- [Description of the task] Report all lines from the entries below in which "tail" appears.

Landmark coordinate records
--------------------------------------------------

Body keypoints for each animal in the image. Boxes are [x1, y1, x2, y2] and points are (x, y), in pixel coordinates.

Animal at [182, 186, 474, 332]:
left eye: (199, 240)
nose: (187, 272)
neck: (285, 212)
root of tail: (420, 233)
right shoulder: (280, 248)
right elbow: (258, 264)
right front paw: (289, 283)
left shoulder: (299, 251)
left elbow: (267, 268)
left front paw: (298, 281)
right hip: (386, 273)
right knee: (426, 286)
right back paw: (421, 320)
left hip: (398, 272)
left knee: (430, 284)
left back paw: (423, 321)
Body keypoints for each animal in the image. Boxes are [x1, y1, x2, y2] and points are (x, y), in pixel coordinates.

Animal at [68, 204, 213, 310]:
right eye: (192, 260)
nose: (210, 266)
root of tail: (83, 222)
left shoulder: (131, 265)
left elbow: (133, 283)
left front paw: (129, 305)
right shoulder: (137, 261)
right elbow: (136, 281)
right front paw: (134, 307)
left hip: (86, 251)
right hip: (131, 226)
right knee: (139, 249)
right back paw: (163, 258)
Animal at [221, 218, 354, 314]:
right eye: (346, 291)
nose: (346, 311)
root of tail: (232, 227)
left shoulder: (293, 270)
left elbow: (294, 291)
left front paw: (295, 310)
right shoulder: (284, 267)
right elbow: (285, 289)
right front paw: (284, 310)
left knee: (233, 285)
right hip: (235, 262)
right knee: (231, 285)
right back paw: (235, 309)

--------------------------------------------------

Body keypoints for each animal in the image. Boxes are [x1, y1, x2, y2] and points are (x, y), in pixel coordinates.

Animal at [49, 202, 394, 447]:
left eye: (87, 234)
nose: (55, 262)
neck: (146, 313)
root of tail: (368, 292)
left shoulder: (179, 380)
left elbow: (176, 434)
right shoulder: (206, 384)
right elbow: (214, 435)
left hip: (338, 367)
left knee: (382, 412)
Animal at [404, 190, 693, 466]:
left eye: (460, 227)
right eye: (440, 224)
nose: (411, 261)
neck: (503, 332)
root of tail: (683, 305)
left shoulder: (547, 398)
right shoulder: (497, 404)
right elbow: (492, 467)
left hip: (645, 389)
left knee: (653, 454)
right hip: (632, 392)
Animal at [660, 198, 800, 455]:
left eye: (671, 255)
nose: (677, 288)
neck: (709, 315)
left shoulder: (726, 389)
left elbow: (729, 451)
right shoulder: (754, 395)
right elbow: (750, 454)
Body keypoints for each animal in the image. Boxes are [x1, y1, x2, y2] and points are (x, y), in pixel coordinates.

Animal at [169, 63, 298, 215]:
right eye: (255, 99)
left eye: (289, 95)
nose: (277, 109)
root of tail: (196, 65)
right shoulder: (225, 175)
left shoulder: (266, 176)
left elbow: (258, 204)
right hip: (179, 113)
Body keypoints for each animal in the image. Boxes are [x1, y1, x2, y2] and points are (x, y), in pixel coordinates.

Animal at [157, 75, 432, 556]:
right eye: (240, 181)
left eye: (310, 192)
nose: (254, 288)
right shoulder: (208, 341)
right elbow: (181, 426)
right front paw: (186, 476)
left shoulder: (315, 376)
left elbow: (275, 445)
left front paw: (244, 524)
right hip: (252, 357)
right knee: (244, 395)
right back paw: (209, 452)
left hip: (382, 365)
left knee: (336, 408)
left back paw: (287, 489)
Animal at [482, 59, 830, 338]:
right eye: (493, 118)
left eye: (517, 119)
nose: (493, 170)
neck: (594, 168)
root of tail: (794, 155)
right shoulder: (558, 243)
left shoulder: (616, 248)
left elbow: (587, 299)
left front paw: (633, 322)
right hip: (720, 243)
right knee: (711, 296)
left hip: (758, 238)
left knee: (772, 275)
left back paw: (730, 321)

--------------------------------------------------

- [Exercise output]
root of tail: (420, 233)
root of tail: (83, 222)
root of tail: (232, 227)
root of tail: (368, 292)
root of tail: (683, 305)
root of tail: (196, 65)
root of tail: (794, 155)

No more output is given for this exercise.